Por Adriana Passari - @adrianapassari
Feito de aço
Não somos uma família especialmente musical. Embora uma
diversão muito especial dos meus pais quando se reuniam com outro casal de
amigos de longa data fosse colocar os discos do Nelson Gonçalves pra tocar na
vitrola, afastar a mesa de centro da sala e dançarem animadamente, rindo
bastante. Nós, os pequenos frutos desses casais, nos divertíamos enquanto isso,
jogando Banco Imobiliário, Detetive, Ludo, entre outros. Várias rodadas depois
sucumbíamos ao sono, jogados no sofá, acumulados na primeira cama que estivesse
próxima ou até estirados no tapete de onde seríamos depois içados para o colo e
levados para casa. Eram dias especialmente felizes aqueles, em meio a dias nem
tanto. Certa vez, houve uma música, que conectou pai e filha.

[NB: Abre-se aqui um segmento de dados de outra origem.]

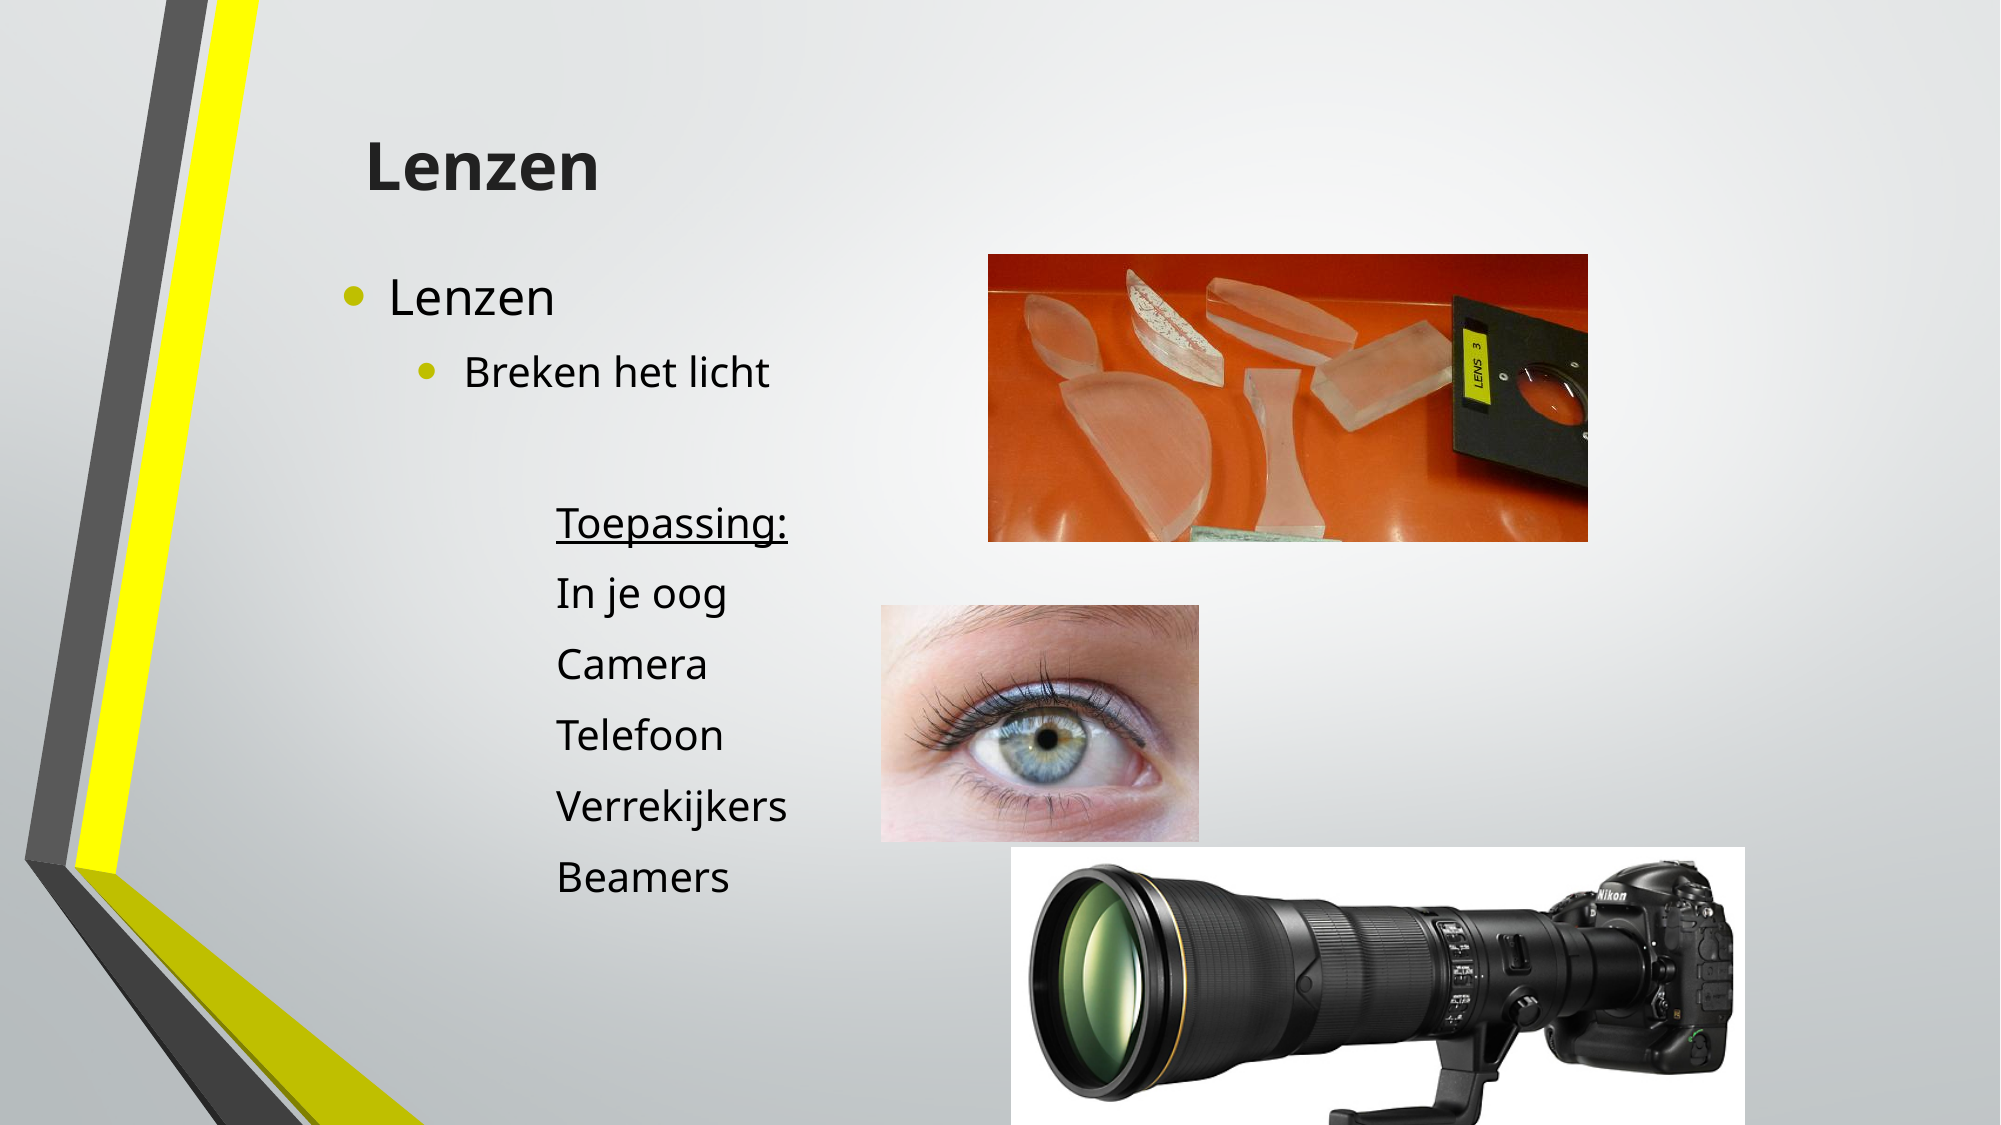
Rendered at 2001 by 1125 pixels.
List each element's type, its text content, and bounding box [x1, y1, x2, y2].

Tocava no rádio, era novidade, causava um certo
estranhamento no início, mas depois de algumas repetições aquela melodia
grudava no ouvido feito chiclete no cabelo. Naquele tempo, anterior à internet,
era preciso ter uma fita cassete, um gravador, sorte e paciência para esperar a
música tocar no rádio e correr apertar o botão de gravar para poder reproduzir
a música favorita quando quisesse.
Eram tempos de caça. E às vezes bem sucedida. Após gravar a música que tinha tocado no rádio, mesmo com pequena interferência do locutor na abertura, era possível passar à segunda fase: copiar a letra para aprender a cantar. Eu me lembro com muita nitidez de cores, cheiros e sentimentos daquele dia especial quando ele chegou com um papel em mãos. Naquelas linhas estava escrita a letra da canção que ele conseguiu compilar, linha por linha, e trazia orgulhoso para juntos aprendermos a cantar. E assim fizemos ao longo do dia, desafinando juntos, ensaiamos até decorar aquela música que ficou marcada em nossa história. Naquele dia, eu juro, me senti a preferida do papai, enquanto entoávamos o clássico sertanejo: “Fuscão preto, você é feito de aço, fez o meu peito em pedaço…”. E assim o fuscão preto atropelou a família toda durante semanas. Foram semanas inesquecíveis!